── Given data
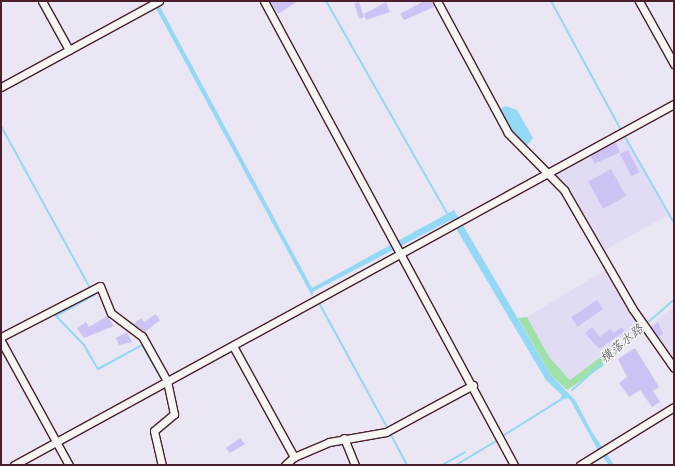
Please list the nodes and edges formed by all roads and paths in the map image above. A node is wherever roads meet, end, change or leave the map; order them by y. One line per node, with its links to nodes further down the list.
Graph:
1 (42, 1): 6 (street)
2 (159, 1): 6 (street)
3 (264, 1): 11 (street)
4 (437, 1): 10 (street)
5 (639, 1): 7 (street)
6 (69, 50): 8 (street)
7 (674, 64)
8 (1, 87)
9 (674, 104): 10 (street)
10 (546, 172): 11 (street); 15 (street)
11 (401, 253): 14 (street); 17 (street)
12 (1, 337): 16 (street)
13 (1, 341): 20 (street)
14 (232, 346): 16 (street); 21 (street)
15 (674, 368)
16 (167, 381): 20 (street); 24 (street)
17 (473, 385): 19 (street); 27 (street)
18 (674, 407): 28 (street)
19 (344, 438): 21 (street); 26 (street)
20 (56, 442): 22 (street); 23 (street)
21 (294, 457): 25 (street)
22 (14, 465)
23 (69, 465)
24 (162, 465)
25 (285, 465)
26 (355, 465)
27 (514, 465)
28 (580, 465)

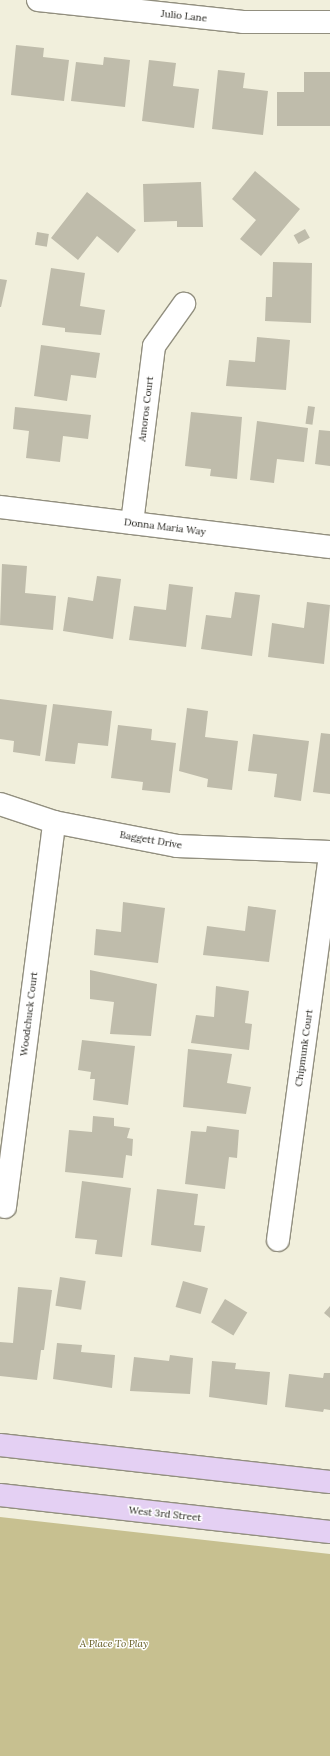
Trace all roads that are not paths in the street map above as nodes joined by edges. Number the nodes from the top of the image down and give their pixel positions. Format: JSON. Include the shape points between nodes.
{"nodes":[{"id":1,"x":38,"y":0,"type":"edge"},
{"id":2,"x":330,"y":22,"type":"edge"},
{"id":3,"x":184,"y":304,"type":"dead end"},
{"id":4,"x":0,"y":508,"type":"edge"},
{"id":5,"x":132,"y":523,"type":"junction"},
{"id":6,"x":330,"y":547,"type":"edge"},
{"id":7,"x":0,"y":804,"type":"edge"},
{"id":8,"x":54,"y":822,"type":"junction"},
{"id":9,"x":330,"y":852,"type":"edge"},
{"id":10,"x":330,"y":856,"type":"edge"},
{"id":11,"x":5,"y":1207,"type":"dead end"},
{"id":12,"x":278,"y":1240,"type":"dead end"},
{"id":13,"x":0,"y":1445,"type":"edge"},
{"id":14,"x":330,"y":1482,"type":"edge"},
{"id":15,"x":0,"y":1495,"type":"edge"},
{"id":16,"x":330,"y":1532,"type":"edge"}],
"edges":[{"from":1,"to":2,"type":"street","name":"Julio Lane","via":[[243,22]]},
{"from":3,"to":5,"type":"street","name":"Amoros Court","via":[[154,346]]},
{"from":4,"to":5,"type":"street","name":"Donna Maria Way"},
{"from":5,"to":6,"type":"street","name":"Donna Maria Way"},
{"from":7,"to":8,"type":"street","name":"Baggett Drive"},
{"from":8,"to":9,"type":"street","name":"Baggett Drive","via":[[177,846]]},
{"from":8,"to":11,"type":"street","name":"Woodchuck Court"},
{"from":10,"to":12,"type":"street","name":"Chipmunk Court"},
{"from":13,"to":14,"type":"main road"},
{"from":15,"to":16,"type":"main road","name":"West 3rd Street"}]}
────
### Assignment:
Everything from the line with "Trace all roads" through the last line of the entries is to be written out again, unchanged; nothing else belongs in the answer.

### Your solution:
Trace all roads that are not paths in the street map above as nodes joined by edges. Number the nodes from the top of the image down and give their pixel positions. Format: JSON. Include the shape points between nodes.
{"nodes":[{"id":1,"x":38,"y":0,"type":"edge"},
{"id":2,"x":330,"y":22,"type":"edge"},
{"id":3,"x":184,"y":304,"type":"dead end"},
{"id":4,"x":0,"y":508,"type":"edge"},
{"id":5,"x":132,"y":523,"type":"junction"},
{"id":6,"x":330,"y":547,"type":"edge"},
{"id":7,"x":0,"y":804,"type":"edge"},
{"id":8,"x":54,"y":822,"type":"junction"},
{"id":9,"x":330,"y":852,"type":"edge"},
{"id":10,"x":330,"y":856,"type":"edge"},
{"id":11,"x":5,"y":1207,"type":"dead end"},
{"id":12,"x":278,"y":1240,"type":"dead end"},
{"id":13,"x":0,"y":1445,"type":"edge"},
{"id":14,"x":330,"y":1482,"type":"edge"},
{"id":15,"x":0,"y":1495,"type":"edge"},
{"id":16,"x":330,"y":1532,"type":"edge"}],
"edges":[{"from":1,"to":2,"type":"street","name":"Julio Lane","via":[[243,22]]},
{"from":3,"to":5,"type":"street","name":"Amoros Court","via":[[154,346]]},
{"from":4,"to":5,"type":"street","name":"Donna Maria Way"},
{"from":5,"to":6,"type":"street","name":"Donna Maria Way"},
{"from":7,"to":8,"type":"street","name":"Baggett Drive"},
{"from":8,"to":9,"type":"street","name":"Baggett Drive","via":[[177,846]]},
{"from":8,"to":11,"type":"street","name":"Woodchuck Court"},
{"from":10,"to":12,"type":"street","name":"Chipmunk Court"},
{"from":13,"to":14,"type":"main road"},
{"from":15,"to":16,"type":"main road","name":"West 3rd Street"}]}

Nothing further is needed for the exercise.